* **Required action 1**
From the forum thread on transverse light waves, write out the part that opens with the words containing "I guess if you" and closes with "transverse and longitudinal.".
* **Required action 2**
In the forum thread on transverse light waves, how does the second post say sound waves were regarded back then?
* **Required action 3**
Give what follows the last post in the forum thread on transverse light waves.

* **Selected passage**
┄┄┄┄┄┄┄┄┄┄┄┄┄┄┄┄┄┄┄┄

However, EM waves are transverse. How did they (or did they?) account for the fact that there were no longitudinal light waves?
Hum... I'm not sure why they would need to account for light being only a transverse wave. After all, back then, sound waves was only longitudinal. So if something can be only longitudinal, why can't light be only transverse?

Another take on the question is this: what material allows transverse but not longitudinal waves? Am I missing something simple?
I can't come up with something off the top of my head. Maybe someone else has an obvious example.

Zz.

I can't come up with something off the top of my head. Maybe someone else has an obvious example.
Waves on the surface of a liquid, perhaps? But that's not exactly "in a media" the way the OP wants.

ZapperZ
Staff Emeritus
Waves on the surface of a liquid, perhaps? But that's not exactly "in a media" the way the OP wants.
I guess if you consider different types of waves propagating in (or using) the same medium, that would certain qualify. I don't know of any in which the same type of waves in the same medium have both transverse and longitudinal.

┄┄┄┄┄┄┄┄┄┄┄┄┄┄┄┄┄┄┄┄

* **Supplied information**
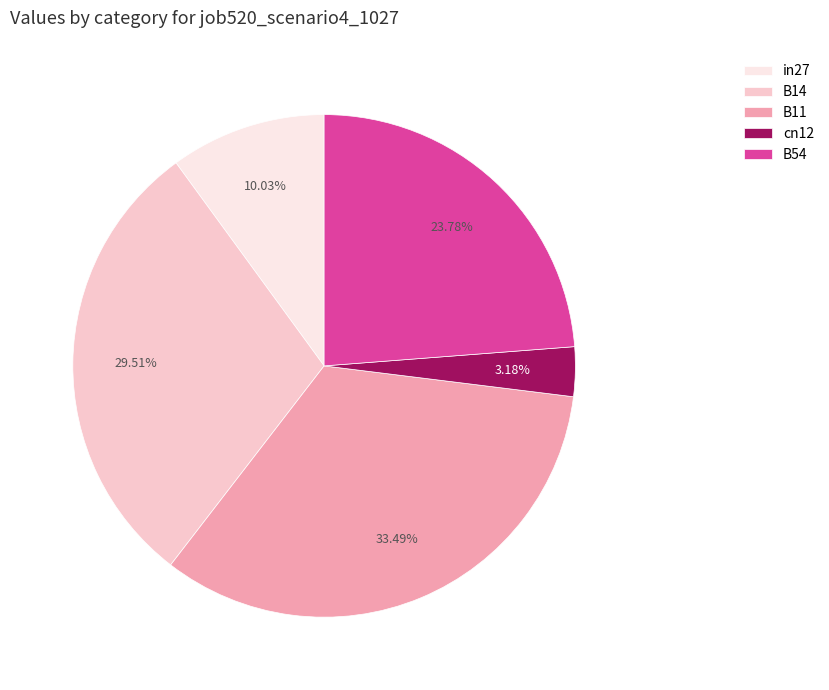

How many segments does this pie chart have?

5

┄┄┄┄┄┄┄┄┄┄┄┄┄┄┄┄┄┄┄┄

* **Response box 1**
I guess if you consider different types of waves propagating in (or using) the same medium, that would certain qualify. I don't know of any in which the same type of waves in the same medium have both transverse and longitudinal.

* **Response box 2**
As only longitudinal.

* **Response box 3**
This is not a medium, but phonons have both "optical" and "acoustic" modes/branches.

Zz.

There is no known material that can support transverse displacement oscillations. But a lattice that has an O(3) member at each node can support tranverse 'spin' waves.

jtbell
Mentor
After all, back then, sound waves was only longitudinal.
Can't sound waves in a solid medium be either transverse or longitudinal? Seismic waves, which are sort of like sound, can be either transverse or longitudinal (S and P waves). I don't know when that was discovered, though.

Yes, I could be wrong.

"A new sample holder for excitation of transverse sound waves" Applied Physics A (2002)

A simple non-resonant sample holder with inclined electrodes is described by means of which transverse sound waves in the GHz range are easily generated by an evaporated piezoelectric layer. Because of its small size it is especially well suited for cryostat applications.
I'm not sure if the 'transverse' above just refers to the sample orientation. GHz sound ?

[Edit-------------------------------------------------------------------]
From here

http://www.seismo.unr.edu/ftp/pub/louie/class/100/seismic-waves.html

I learn that P-waves are compression waves like sound, but S-waves are shear waves, like a carpet being shaken. So not sound.

Modern aether theorists admit that it has to be unphysical to carry the two transverse components, and also have non-local causality.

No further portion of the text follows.